*PROBLEM TO WORK ON*
Skip the images and copy every other part of the records exactly.

*DATA FOR THE TASK*
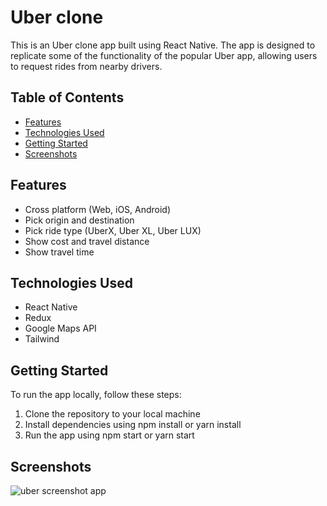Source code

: # Uber clone

This is an Uber clone app built using React Native. The app is designed to replicate some of the functionality of the popular Uber app, allowing users to request rides from nearby drivers.


## Table of Contents
+ [Features](#Features)
+ [Technologies Used](#Technologies-Used)
+ [Getting Started](#Getting-Started)
+ [Screenshots](#Screenshots)


## Features
+ Cross platform (Web, iOS, Android)
+ Pick origin and destination
+ Pick ride type (UberX, Uber XL, Uber LUX)
+ Show cost and travel distance
+ Show travel time

## Technologies Used
+ React Native
+ Redux
+ Google Maps API
+ Tailwind

## Getting Started
To run the app locally, follow these steps:

1. Clone the repository to your local machine
2. Install dependencies using npm install or yarn install
3. Run the app using npm start or yarn start

## Screenshots
![uber screenshot app](https://github.com/NilArj/uber/tree/main/assets)


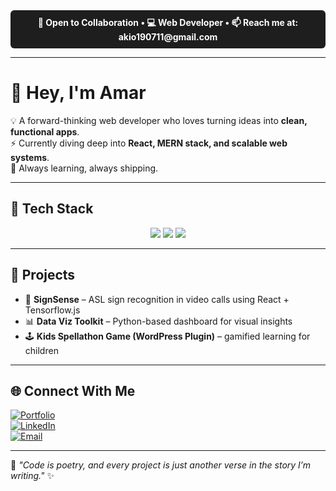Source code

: <!-- Top Bar / Announcement Style -->
<div align="center" style="background: #1e1e1e; color: #ffffff; padding: 10px; font-weight: bold; border-radius: 6px;">
  🚀 Open to Collaboration • 💻 Web Developer • 📫 Reach me at: akio190711@gmail.com
</div>

---

<div>
<h1>👋 Hey, I'm Amar </h1>  

💡 A forward-thinking web developer who loves turning ideas into **clean, functional apps**.  
⚡ Currently diving deep into **React, MERN stack, and scalable web systems**.  
🌱 Always learning, always shipping.  
</div>


---

## 🔧 Tech Stack  
<p align="center">
  <!-- Frontend -->
  <img src="https://skillicons.dev/icons?i=html,css,js,react,tailwind" />
  <!-- Backend -->
  <img src="https://skillicons.dev/icons?i=nodejs,express,mongodb" />
  <!-- Other Tools -->
  <img src="https://skillicons.dev/icons?i=git,github,vscode,figma" />
</p>

---

## 🚀 Projects  
- 🎯 **SignSense** – ASL sign recognition in video calls using React + Tensorflow.js  
- 📊 **Data Viz Toolkit** – Python-based dashboard for visual insights  
- 🕹 **Kids Spellathon Game (WordPress Plugin)** – gamified learning for children  

---

## 🌐 Connect With Me  
[![Portfolio](https://img.shields.io/badge/Portfolio-%F0%9F%94%97-blue)](https://your-portfolio.com)  
[![LinkedIn](https://img.shields.io/badge/LinkedIn-%230077B5?logo=linkedin&logoColor=white)](https://linkedin.com/in/yourprofile)  
[![Email](https://img.shields.io/badge/Email-Contact-green)](mailto:yourmail@gmail.com)  

---

💭 *"Code is poetry, and every project is just another verse in the story I’m writing."* ✨
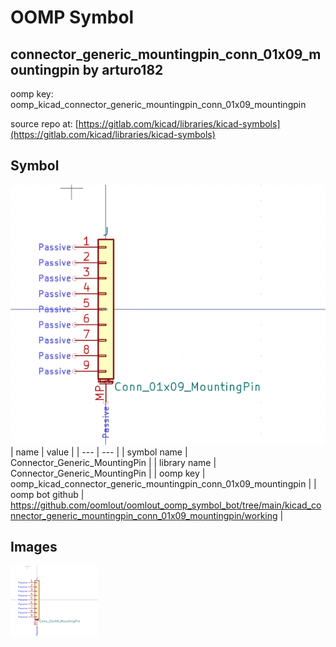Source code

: # OOMP Symbol  
## connector_generic_mountingpin_conn_01x09_mountingpin  by arturo182  
  
oomp key: oomp_kicad_connector_generic_mountingpin_conn_01x09_mountingpin  
  
source repo at: [https://gitlab.com/kicad/libraries/kicad-symbols](https://gitlab.com/kicad/libraries/kicad-symbols)  
## Symbol  
  
[![working.png](working_600.png)](working.png)  
| name | value | 
| --- | --- | 
| symbol name | Connector_Generic_MountingPin | 
| library name | Connector_Generic_MountingPin | 
| oomp key | oomp_kicad_connector_generic_mountingpin_conn_01x09_mountingpin | 
| oomp bot github | https://github.com/oomlout/oomlout_oomp_symbol_bot/tree/main/kicad_connector_generic_mountingpin_conn_01x09_mountingpin/working | 
## Images  
  
[![working.png](working_140.png)](working.png)  
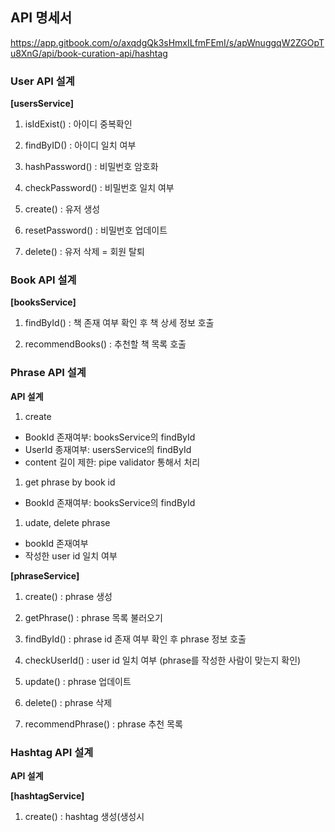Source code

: ## API 명세서

https://app.gitbook.com/o/axqdgQk3sHmxILfmFEmI/s/apWnuggqW2ZGOpTu8XnG/api/book-curation-api/hashtag



### User API 설계

**[usersService]**

1. isIdExist() : 아이디 중복확인

1. findByID() : 아이디 일치 여부

2. hashPassword() : 비밀번호 암호화

3. checkPassword() : 비밀번호 일치 여부


4. create() : 유저 생성

5. resetPassword() : 비밀번호 업데이트

6. delete() : 유저 삭제 = 회원 탈퇴


### Book API 설계

**[booksService]**

1. findById() : 책 존재 여부 확인 후 책 상세 정보 호출

1. recommendBooks() : 추천할 책 목록 호출


### Phrase API 설계

**API 설계**

1. create
  - BookId 존재여부: booksService의 findById
  - UserId 종재여부: usersService의 findById
  - content 길이 제한: pipe validator 통해서 처리

1. get phrase by book id
  - BookId 존재여부: booksService의 findById

1. udate, delete phrase
  - bookId 존재여부
  - 작성한 user id 일치 여부

**[phraseService]**

1. create() : phrase 생성

1. getPhrase() : phrase 목록 불러오기

1. findById() : phrase id 존재 여부 확인 후 phrase 정보 호출

1. checkUserId() : user id 일치 여부 (phrase를 작성한 사람이 맞는지 확인)

1. update() : phrase 업데이트

1. delete() : phrase 삭제

1. recommendPhrase() : phrase 추천 목록



### Hashtag API 설계

**API 설계**

**[hashtagService]**

1. create() : hashtag 생성(생성시 

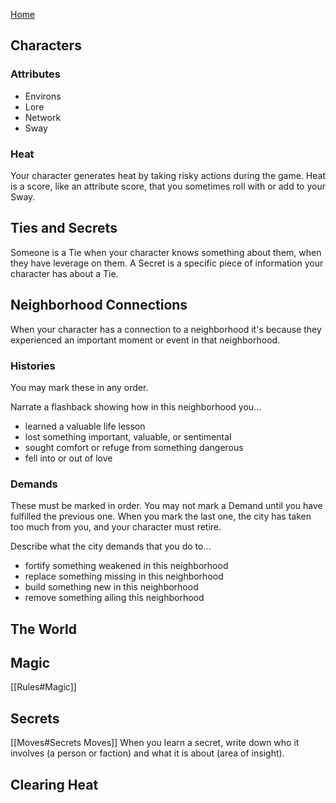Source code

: [Home](index.md)

## Characters
### Attributes
- Environs
- Lore
- Network
- Sway

### Heat
Your character generates heat by taking risky actions during the game. Heat is a score, like an attribute score, that you sometimes roll with or add to your Sway.
## Ties and Secrets
Someone is a Tie when your character knows something about them, when they have leverage on them. A Secret is a specific piece of information your character has about a Tie.
## Neighborhood Connections
When your character has a connection to a neighborhood it's because they experienced an important moment or event in that neighborhood.

### Histories
You may mark these in any order.

Narrate a flashback showing how in this neighborhood you...
* learned a valuable life lesson
* lost something important, valuable, or sentimental
* sought comfort or refuge from something dangerous
* fell into or out of love
### Demands
These must be marked in order. You may not mark a Demand until you have fulfilled the previous one. When you mark the last one, the city has taken too much from you, and your character must retire.

Describe what the city demands that you do to... 
* fortify something weakened in this neighborhood
* replace something missing in this neighborhood
* build something new in this neighborhood
* remove something ailing this neighborhood

## The World

## Magic
[[Rules#Magic]]

## Secrets
[[Moves#Secrets Moves]]
When you learn a secret, write down who it involves (a person or faction) and what it is about (area of insight).


## Clearing Heat

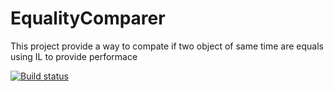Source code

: EqualityComparer
================

This project provide a way to compate if two object of same time are equals using IL to provide performace 

[![Build status](https://ci.appveyor.com/api/projects/status/iltot0fd6b99uukt)](https://ci.appveyor.com/project/AlbertoMonteiro/equalitycomparer)
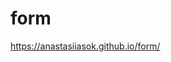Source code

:# form

https://anastasiiasok.github.io/form/

<a href="https://anastasiiasok.github.io/form/"></a>

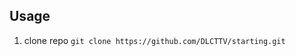 Usage
------------------------------------------------------------------------------------------------------------------------------------------------------------------------------------------------
1. clone repo `git clone https://github.com/DLCTTV/starting.git`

*REPLY TO THE EXERCISE*
Source code

: # Uber clone

This is an Uber clone app built using React Native. The app is designed to replicate some of the functionality of the popular Uber app, allowing users to request rides from nearby drivers.


## Table of Contents
+ [Features](#Features)
+ [Technologies Used](#Technologies-Used)
+ [Getting Started](#Getting-Started)
+ [Screenshots](#Screenshots)


## Features
+ Cross platform (Web, iOS, Android)
+ Pick origin and destination
+ Pick ride type (UberX, Uber XL, Uber LUX)
+ Show cost and travel distance
+ Show travel time

## Technologies Used
+ React Native
+ Redux
+ Google Maps API
+ Tailwind

## Getting Started
To run the app locally, follow these steps:

1. Clone the repository to your local machine
2. Install dependencies using npm install or yarn install
3. Run the app using npm start or yarn start

## Screenshots
![uber screenshot app](https://github.com/NilArj/uber/tree/main/assets)


Source code

: <!-- Top Bar / Announcement Style -->
<div align="center" style="background: #1e1e1e; color: #ffffff; padding: 10px; font-weight: bold; border-radius: 6px;">
  🚀 Open to Collaboration • 💻 Web Developer • 📫 Reach me at: akio190711@gmail.com
</div>

---

<div>
<h1>👋 Hey, I'm Amar </h1>  

💡 A forward-thinking web developer who loves turning ideas into **clean, functional apps**.  
⚡ Currently diving deep into **React, MERN stack, and scalable web systems**.  
🌱 Always learning, always shipping.  
</div>


---

## 🔧 Tech Stack  
<p align="center">
  <!-- Frontend -->
  <img src="https://skillicons.dev/icons?i=html,css,js,react,tailwind" />
  <!-- Backend -->
  <img src="https://skillicons.dev/icons?i=nodejs,express,mongodb" />
  <!-- Other Tools -->
  <img src="https://skillicons.dev/icons?i=git,github,vscode,figma" />
</p>

---

## 🚀 Projects  
- 🎯 **SignSense** – ASL sign recognition in video calls using React + Tensorflow.js  
- 📊 **Data Viz Toolkit** – Python-based dashboard for visual insights  
- 🕹 **Kids Spellathon Game (WordPress Plugin)** – gamified learning for children  

---

## 🌐 Connect With Me  
[![Portfolio](https://img.shields.io/badge/Portfolio-%F0%9F%94%97-blue)](https://your-portfolio.com)  
[![LinkedIn](https://img.shields.io/badge/LinkedIn-%230077B5?logo=linkedin&logoColor=white)](https://linkedin.com/in/yourprofile)  
[![Email](https://img.shields.io/badge/Email-Contact-green)](mailto:yourmail@gmail.com)  

---

💭 *"Code is poetry, and every project is just another verse in the story I’m writing."* ✨
Source code

: # OOMP Symbol  
## connector_generic_mountingpin_conn_01x09_mountingpin  by arturo182  
  
oomp key: oomp_kicad_connector_generic_mountingpin_conn_01x09_mountingpin  
  
source repo at: [https://gitlab.com/kicad/libraries/kicad-symbols](https://gitlab.com/kicad/libraries/kicad-symbols)  
## Symbol  
  
[![working.png](working_600.png)](working.png)  
| name | value | 
| --- | --- | 
| symbol name | Connector_Generic_MountingPin | 
| library name | Connector_Generic_MountingPin | 
| oomp key | oomp_kicad_connector_generic_mountingpin_conn_01x09_mountingpin | 
| oomp bot github | https://github.com/oomlout/oomlout_oomp_symbol_bot/tree/main/kicad_connector_generic_mountingpin_conn_01x09_mountingpin/working | 
## Images  
  
[![working.png](working_140.png)](working.png)  
Source code

: ## API 명세서

https://app.gitbook.com/o/axqdgQk3sHmxILfmFEmI/s/apWnuggqW2ZGOpTu8XnG/api/book-curation-api/hashtag



### User API 설계

**[usersService]**

1. isIdExist() : 아이디 중복확인

1. findByID() : 아이디 일치 여부

2. hashPassword() : 비밀번호 암호화

3. checkPassword() : 비밀번호 일치 여부


4. create() : 유저 생성

5. resetPassword() : 비밀번호 업데이트

6. delete() : 유저 삭제 = 회원 탈퇴


### Book API 설계

**[booksService]**

1. findById() : 책 존재 여부 확인 후 책 상세 정보 호출

1. recommendBooks() : 추천할 책 목록 호출


### Phrase API 설계

**API 설계**

1. create
  - BookId 존재여부: booksService의 findById
  - UserId 종재여부: usersService의 findById
  - content 길이 제한: pipe validator 통해서 처리

1. get phrase by book id
  - BookId 존재여부: booksService의 findById

1. udate, delete phrase
  - bookId 존재여부
  - 작성한 user id 일치 여부

**[phraseService]**

1. create() : phrase 생성

1. getPhrase() : phrase 목록 불러오기

1. findById() : phrase id 존재 여부 확인 후 phrase 정보 호출

1. checkUserId() : user id 일치 여부 (phrase를 작성한 사람이 맞는지 확인)

1. update() : phrase 업데이트

1. delete() : phrase 삭제

1. recommendPhrase() : phrase 추천 목록



### Hashtag API 설계

**API 설계**

**[hashtagService]**

1. create() : hashtag 생성(생성시 

Source code

: [Home](index.md)

## Characters
### Attributes
- Environs
- Lore
- Network
- Sway

### Heat
Your character generates heat by taking risky actions during the game. Heat is a score, like an attribute score, that you sometimes roll with or add to your Sway.
## Ties and Secrets
Someone is a Tie when your character knows something about them, when they have leverage on them. A Secret is a specific piece of information your character has about a Tie.
## Neighborhood Connections
When your character has a connection to a neighborhood it's because they experienced an important moment or event in that neighborhood.

### Histories
You may mark these in any order.

Narrate a flashback showing how in this neighborhood you...
* learned a valuable life lesson
* lost something important, valuable, or sentimental
* sought comfort or refuge from something dangerous
* fell into or out of love
### Demands
These must be marked in order. You may not mark a Demand until you have fulfilled the previous one. When you mark the last one, the city has taken too much from you, and your character must retire.

Describe what the city demands that you do to... 
* fortify something weakened in this neighborhood
* replace something missing in this neighborhood
* build something new in this neighborhood
* remove something ailing this neighborhood

## The World

## Magic
[[Rules#Magic]]

## Secrets
[[Moves#Secrets Moves]]
When you learn a secret, write down who it involves (a person or faction) and what it is about (area of insight).


## Clearing Heat

Source code

: EqualityComparer
================

This project provide a way to compate if two object of same time are equals using IL to provide performace 

[![Build status](https://ci.appveyor.com/api/projects/status/iltot0fd6b99uukt)](https://ci.appveyor.com/project/AlbertoMonteiro/equalitycomparer)
Source code

:# form

https://anastasiiasok.github.io/form/

<a href="https://anastasiiasok.github.io/form/"></a>

 Usage
------------------------------------------------------------------------------------------------------------------------------------------------------------------------------------------------
1. clone repo `git clone https://github.com/DLCTTV/starting.git`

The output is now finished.